Para o Ariano Suassuna
- Eu tenho vontade é de cuspir nesse vestido e a culpa é do
Ariano Suassuna! Foi sem pensar mas foi o que eu disse, enquanto sentia
a textura pegajosa do tecido, causada pelo "pancake", que na verdade
nada mais é do que uma base sólida que a minha filha usa normalmente
no teatro. Ela tem de várias cores mas a que me refiro no momento é
uma da cor de terra, usada por ela para envelhecer ou sujar o vestido da Nevinha
velha, personagem de "A farsa da boa preguiça", de Ariano Suassuna.
A minha filha tentava explicar como é que ela queria o ajuste no vestido
comprado num brechó. Dali não dava para ela passar porque a máquina
de costura estava estatelada no meio do escritório. Do lado direito,
a bancada soterrada de livros, cadernos, papel, computador, apostilas, e do
lado esquerdo uma estante alta com mais livros, cadernos, papéis, apostilas.
Isso pra não falar dos porta-retratos, relógio, pedrinha furta-cor,
Budha, Cristo Redentor, caixinha de CD, caixinha de disquetes e mais as pastas.
Ah! como existem pastas nessa casa!
Ariano... - eu falava como se fosse com ele e não com a minha
filha parada na porta do escritório - onde já se viu fazer
isso com a personagem? Foi essa a segunda asneira da noite, proferida em
alto e bom tom. Sim, já era noite e esse bem podia ser o motivo do meu
destempero, e mais a feitura dos slides da minha defesa de tese que eu tive
de interromper para arrumar o vestido da Nevinha quando velha.
- O Ariano detesta gente "assim", sabia? Acho que eu sabia.
Já li entrevistas dele. É mais direto do que linha reta. Se ele
ia me detestar eu não sei, e o fato é que mesmo resmungando eu
ajustei o vestido da Nevinha velha e ainda fiz um saiote para a Nevinha nova
pois o tecido do vestido dela - esse totalmente costurado por mim - era tão
leve, tão leve, que segundo a minha filha ficava transparente no palco.

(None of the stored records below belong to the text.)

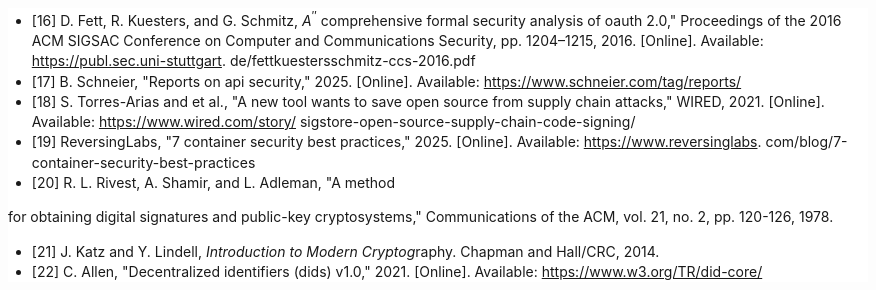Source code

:- [16] D. Fett, R. Kuesters, and G. Schmitz,  $A^{\prime\prime}$ comprehensive formal security analysis of oauth 2.0," Proceedings of the 2016 ACM SIGSAC Conference on Computer and Communications Security, pp. 1204–1215, 2016. [Online]. Available: https://publ.sec.uni-stuttgart. de/fettkuestersschmitz-ccs-2016.pdf
- [17] B. Schneier, "Reports on api security," 2025. [Online]. Available: https://www.schneier.com/tag/reports/
- [18] S. Torres-Arias and et al., "A new tool wants to save open source from supply chain attacks," WIRED, 2021. [Online]. Available: https://www.wired.com/story/ sigstore-open-source-supply-chain-code-signing/
- [19] ReversingLabs, "7 container security best practices," 2025. [Online]. Available: https://www.reversinglabs. com/blog/7-container-security-best-practices
- [20] R. L. Rivest, A. Shamir, and L. Adleman, "A method

for obtaining digital signatures and public-key cryptosystems," Communications of the ACM, vol. 21, no. 2, pp. 120-126, 1978.

- [21] J. Katz and Y. Lindell, *Introduction to Modern Cryptog*raphy. Chapman and Hall/CRC, 2014.
- [22] C. Allen, "Decentralized identifiers (dids) v1.0," 2021. [Online]. Available: https://www.w3.org/TR/did-core/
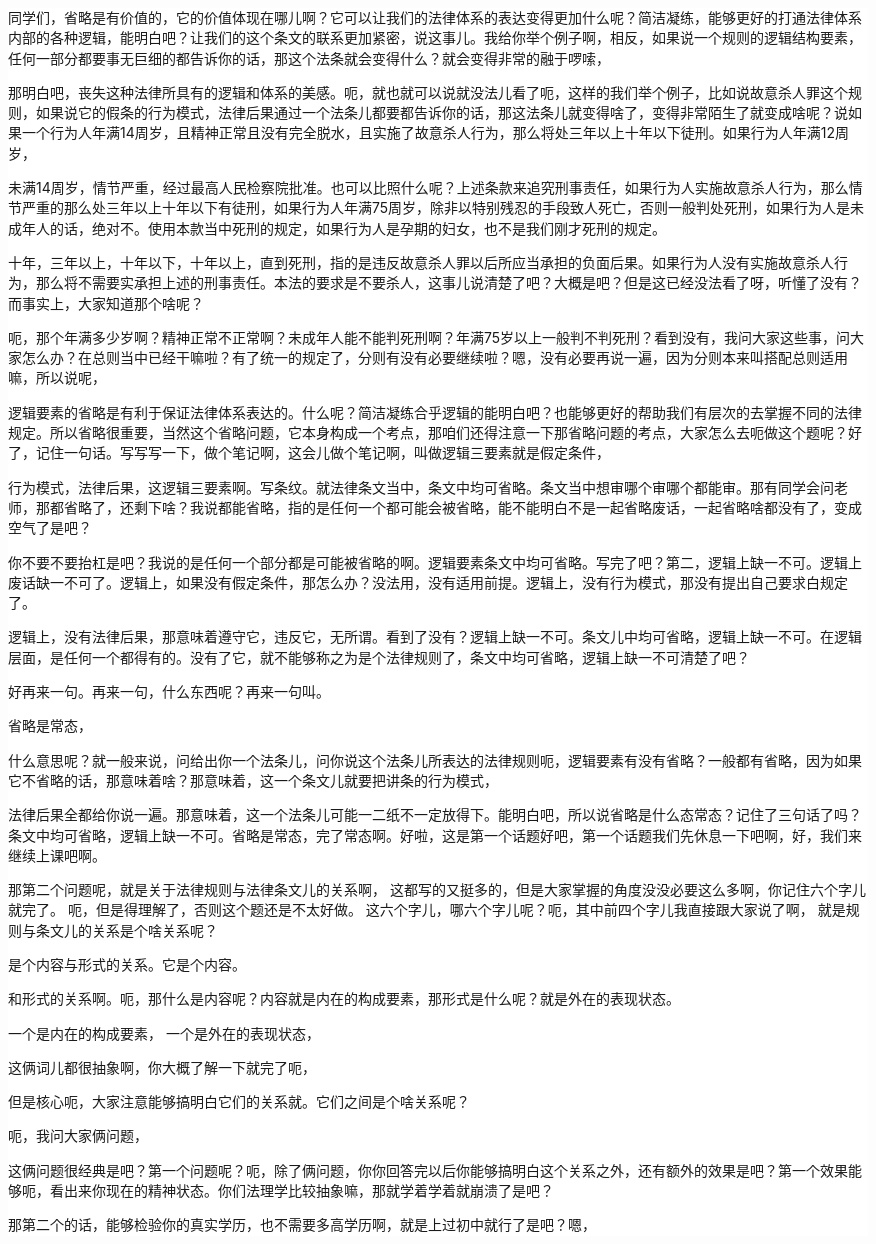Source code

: 同学们，省略是有价值的，它的价值体现在哪儿啊？它可以让我们的法律体系的表达变得更加什么呢？简洁凝练，能够更好的打通法律体系内部的各种逻辑，能明白吧？让我们的这个条文的联系更加紧密，说这事儿。我给你举个例子啊，相反，如果说一个规则的逻辑结构要素，任何一部分都要事无巨细的都告诉你的话，那这个法条就会变得什么？就会变得非常的融于啰嗦，

那明白吧，丧失这种法律所具有的逻辑和体系的美感。呃，就也就可以说就没法儿看了呃，这样的我们举个例子，比如说故意杀人罪这个规则，如果说它的假条的行为模式，法律后果通过一个法条儿都要都告诉你的话，那这法条儿就变得啥了，变得非常陌生了就变成啥呢？说如果一个行为人年满14周岁，且精神正常且没有完全脱水，且实施了故意杀人行为，那么将处三年以上十年以下徒刑。如果行为人年满12周岁，

未满14周岁，情节严重，经过最高人民检察院批准。也可以比照什么呢？上述条款来追究刑事责任，如果行为人实施故意杀人行为，那么情节严重的那么处三年以上十年以下有徒刑，如果行为人年满75周岁，除非以特别残忍的手段致人死亡，否则一般判处死刑，如果行为人是未成年人的话，绝对不。使用本款当中死刑的规定，如果行为人是孕期的妇女，也不是我们刚才死刑的规定。

十年，三年以上，十年以下，十年以上，直到死刑，指的是违反故意杀人罪以后所应当承担的负面后果。如果行为人没有实施故意杀人行为，那么将不需要实承担上述的刑事责任。本法的要求是不要杀人，这事儿说清楚了吧？大概是吧？但是这已经没法看了呀，听懂了没有？而事实上，大家知道那个啥呢？

呃，那个年满多少岁啊？精神正常不正常啊？未成年人能不能判死刑啊？年满75岁以上一般判不判死刑？看到没有，我问大家这些事，问大家怎么办？在总则当中已经干嘛啦？有了统一的规定了，分则有没有必要继续啦？嗯，没有必要再说一遍，因为分则本来叫搭配总则适用嘛，所以说呢，

逻辑要素的省略是有利于保证法律体系表达的。什么呢？简洁凝练合乎逻辑的能明白吧？也能够更好的帮助我们有层次的去掌握不同的法律规定。所以省略很重要，当然这个省略问题，它本身构成一个考点，那咱们还得注意一下那省略问题的考点，大家怎么去呃做这个题呢？好了，记住一句话。写写写一下，做个笔记啊，这会儿做个笔记啊，叫做逻辑三要素就是假定条件，

行为模式，法律后果，这逻辑三要素啊。写条纹。就法律条文当中，条文中均可省略。条文当中想审哪个审哪个都能审。那有同学会问老师，那都省略了，还剩下啥？我说都能省略，指的是任何一个都可能会被省略，能不能明白不是一起省略废话，一起省略啥都没有了，变成空气了是吧？

你不要不要抬杠是吧？我说的是任何一个部分都是可能被省略的啊。逻辑要素条文中均可省略。写完了吧？第二，逻辑上缺一不可。逻辑上废话缺一不可了。逻辑上，如果没有假定条件，那怎么办？没法用，没有适用前提。逻辑上，没有行为模式，那没有提出自己要求白规定了。

逻辑上，没有法律后果，那意味着遵守它，违反它，无所谓。看到了没有？逻辑上缺一不可。条文儿中均可省略，逻辑上缺一不可。在逻辑层面，是任何一个都得有的。没有了它，就不能够称之为是个法律规则了，条文中均可省略，逻辑上缺一不可清楚了吧？

好再来一句。再来一句，什么东西呢？再来一句叫。

省略是常态，


什么意思呢？就一般来说，问给出你一个法条儿，问你说这个法条儿所表达的法律规则呃，逻辑要素有没有省略？一般都有省略，因为如果它不省略的话，那意味着啥？那意味着，这一个条文儿就要把讲条的行为模式，

法律后果全都给你说一遍。那意味着，这一个法条儿可能一二纸不一定放得下。能明白吧，所以说省略是什么态常态？记住了三句话了吗？条文中均可省略，逻辑上缺一不可。省略是常态，完了常态啊。好啦，这是第一个话题好吧，第一个话题我们先休息一下吧啊，好，我们来继续上课吧啊。



那第二个问题呢，就是关于法律规则与法律条文儿的关系啊，
这都写的又挺多的，但是大家掌握的角度没没必要这么多啊，你记住六个字儿就完了。
呃，但是得理解了，否则这个题还是不太好做。
这六个字儿，哪六个字儿呢？呃，其中前四个字儿我直接跟大家说了啊，
就是规则与条文儿的关系是个啥关系呢？

是个内容与形式的关系。它是个内容。

和形式的关系啊。呃，那什么是内容呢？内容就是内在的构成要素，那形式是什么呢？就是外在的表现状态。

一个是内在的构成要素，
一个是外在的表现状态，

这俩词儿都很抽象啊，你大概了解一下就完了呃，

但是核心呃，大家注意能够搞明白它们的关系就。它们之间是个啥关系呢？

呃，我问大家俩问题，

这俩问题很经典是吧？第一个问题呢？呃，除了俩问题，你你回答完以后你能够搞明白这个关系之外，还有额外的效果是吧？第一个效果能够呃，看出来你现在的精神状态。你们法理学比较抽象嘛，那就学着学着就崩溃了是吧？

那第二个的话，能够检验你的真实学历，也不需要多高学历啊，就是上过初中就行了是吧？嗯，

É, isso não combinaria nada com uma personagem recatada, não
combinaria.
Levou tanto tempo a arrumação que o meu sangue foi se aquietando
nas veias, acho, embora os meus pensamentos estivessem mais para o zunido do
motorzinho da máquina de costura. Hummm... Ninguém devia envelhecer
assim.... não devia, viu Sr. Ariano Suassuna! Eu conhecia quase toda
a peça porque já havia repassado boa parte do texto com a minha
filha, mas o final, esse eu não sabia. A Nevinha, tão íntegra,
envelhecer assim?
Ao menos ela se casou com um poeta... era nisso que eu pensava quando
passei pela sala onde a minha filha assistia televisão, e como aquela
parecia ser a minha noite de falar umas boas asneiras, cantarolei: -"...
é isso o que acontece, se casar com um poeta..."
Ela riu. Entendeu que aquilo era uma referência ao Simão, poeta
e marido de Nevinha. Depois, sabe como é, vestidos resolvidos, pazes
feitas. E então eu logo quis saber sobre o final da história.
- Agora só vai saber no dia da peça, e completou: - Bom, acho
que você não vai mais querer ler o "A Pedra do Reino",
certo?
- É claro que eu quero! ... mas o Suassuna, o Suassuna que se cuide!